* _EXERCÍCIOS_
1: Pode transcrever, sem mudar nada, o trecho do texto sobre o romance Na praia que vai de "Na praia (On" a "chamasse de frígidas!"?
2: Consegue retomar o texto sobre o romance Na praia, continuando-o a partir do ponto em que ele termina?

* _TEXTO PARA ANÁLISE_
Na praia (On Chesil Beach) é um pequeno romance de Ian McEwan. É, na verdade, uma novela de 128 páginas centrada na noite de núpcias de um casal. A ação passa-se provavelmente em doze horas, talvez menos. A premissa de McEwan é muito interessante: até o início dos anos 60, a Inglaterra ainda era vitoriana em termos de liberdade sexual. Isto significa dizer que não havia nenhuma. Creio que dentre as famílias brasileiras “de bem” daquela época ocorria o mesmo. Minha mãe, nascida na década de 20 do século passado, dizia sempre que meu pai era quem interessava por sexo, que ele lhe dava mais amor do que recebia. Ouvi várias mulheres nascidas até a década de 40 dizendo não entender porque suas filhas gostavam tanto de sexo… Porque para elas era um sacrifício. Mas ai de quem as chamasse de frígidas!

Florence era assim. Cresceu na mais completa ignorância e tinha um nojo infantil só de pensar em beijos de língua, quanto mais em ser penetrada. E Edward era o outro lado do mesmo problema: inteiramente ignorante a respeito do assunto e tão virgem quanto Florence, ele sofria horrivelmente imaginando uma ejaculação precoce na hora H. Sua preparação para o casamento é a de ficar uma semana sem masturbar-se. O inteligente leitor deste blog — com seus pés firmemente colocados no século XXI — já viu todo o sofrimento da noite de núpcias. McEwan, como faz habitualmente, coloca foco microscópico nas motivações e medos de Florence e Edward, mostrando a devastação que faz uma boa falta de diálogo. Quando sai de cima do microscópio, McEwan faz pequenos flashbacks esclarecedores para a formação do contexto em que o casal tenta acomodar-se.

* _DADOS EXTRAÍDOS_
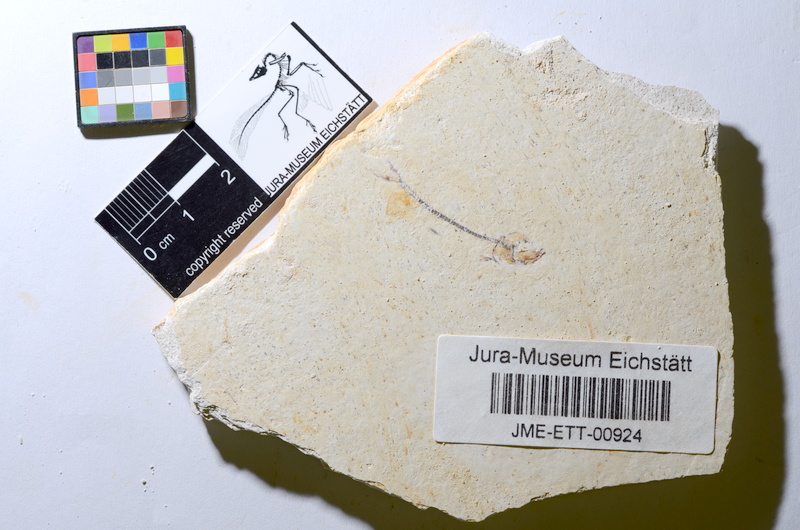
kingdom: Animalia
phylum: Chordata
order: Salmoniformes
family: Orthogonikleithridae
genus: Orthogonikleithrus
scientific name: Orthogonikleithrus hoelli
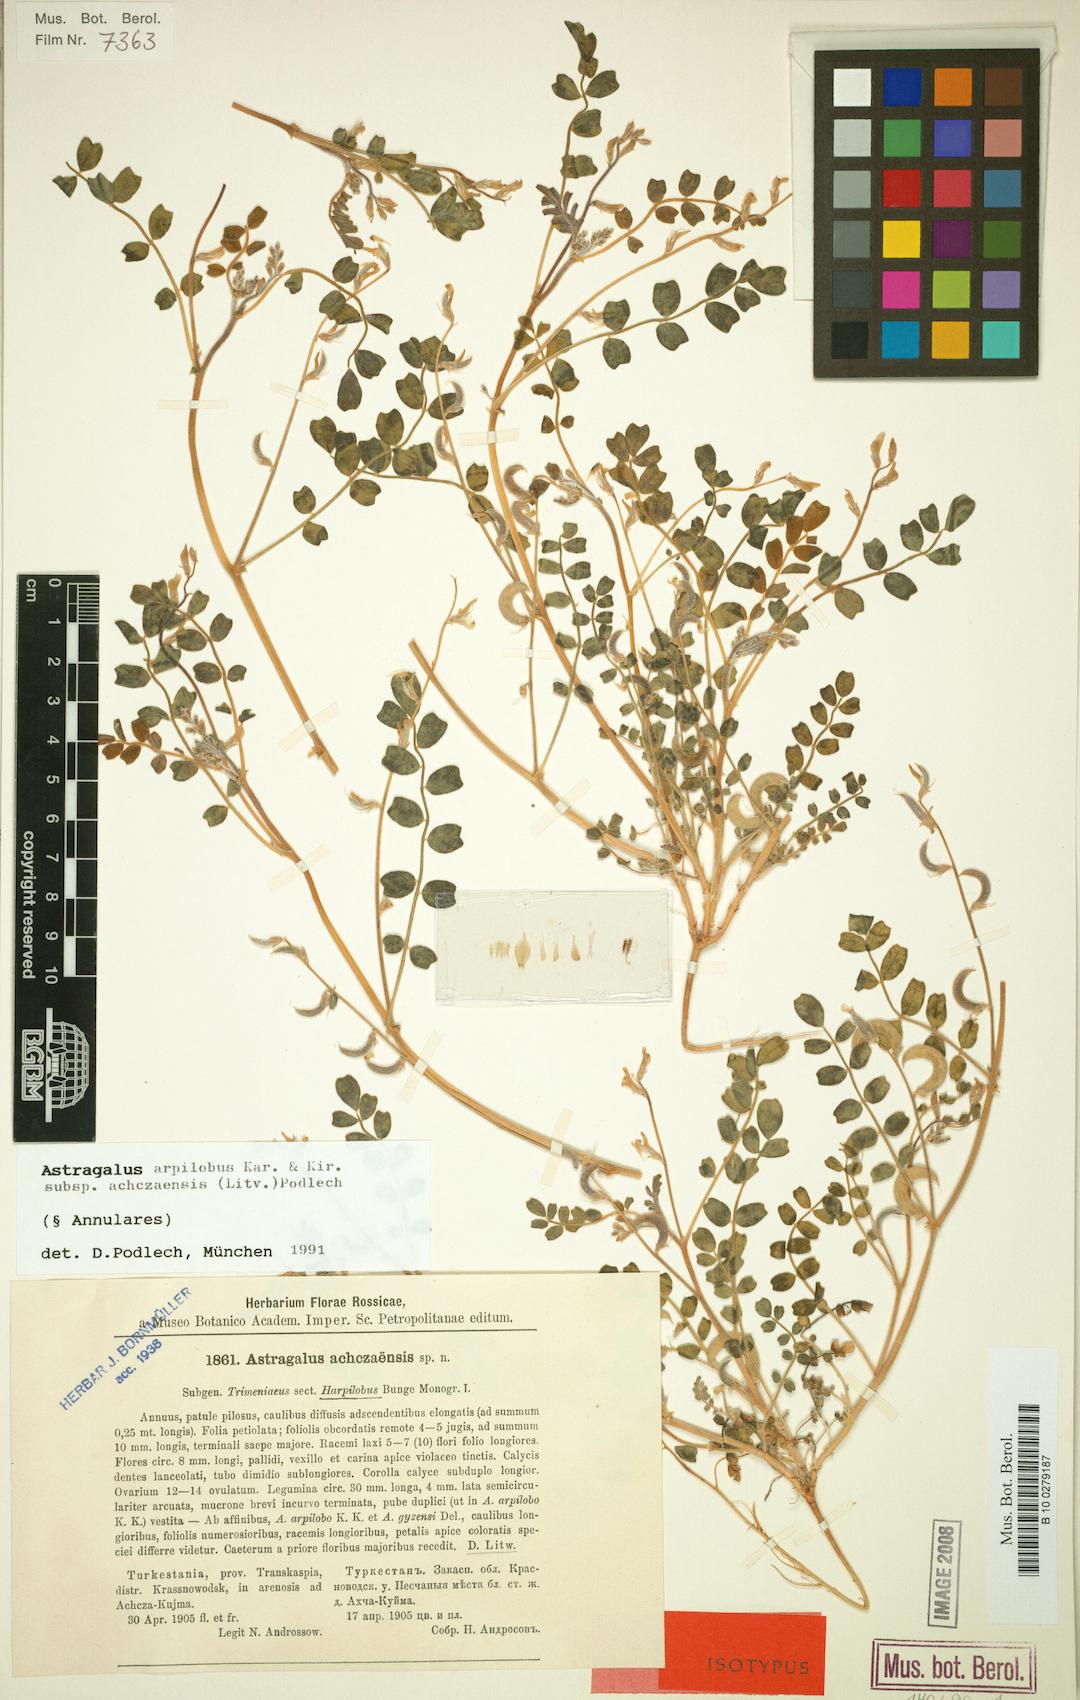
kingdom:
* * *
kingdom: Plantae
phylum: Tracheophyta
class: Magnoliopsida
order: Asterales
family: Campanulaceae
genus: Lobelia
==
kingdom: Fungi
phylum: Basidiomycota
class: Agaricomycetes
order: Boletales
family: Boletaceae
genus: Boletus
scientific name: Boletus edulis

* _SUAS RESPOSTAS_
1:
Na praia (On Chesil Beach) é um pequeno romance de Ian McEwan. É, na verdade, uma novela de 128 páginas centrada na noite de núpcias de um casal. A ação passa-se provavelmente em doze horas, talvez menos. A premissa de McEwan é muito interessante: até o início dos anos 60, a Inglaterra ainda era vitoriana em termos de liberdade sexual. Isto significa dizer que não havia nenhuma. Creio que dentre as famílias brasileiras “de bem” daquela época ocorria o mesmo. Minha mãe, nascida na década de 20 do século passado, dizia sempre que meu pai era quem interessava por sexo, que ele lhe dava mais amor do que recebia. Ouvi várias mulheres nascidas até a década de 40 dizendo não entender porque suas filhas gostavam tanto de sexo… Porque para elas era um sacrifício. Mas ai de quem as chamasse de frígidas!

2:
Na praia é uma história triste com algumas cenas engraçadas. É uma história impossível nos dias de hoje, ao menos entre os jovens médios ingleses ou brasileiros. É a narrativa da derrota de dois jovens amantes. Tudo poderia dar certo se houvesse um pouco de diálogo e compreensão. Os dois querem isso, se amam, mas não vencem a incomunicabilidade. Quando conversam, não conseguem fixar-se no sexo e complicam-se falando de dinheiro e vida profissional. Não há caminho de saída.

Mais um grande livro de Ian McEwan, um excelente escritor antiquado.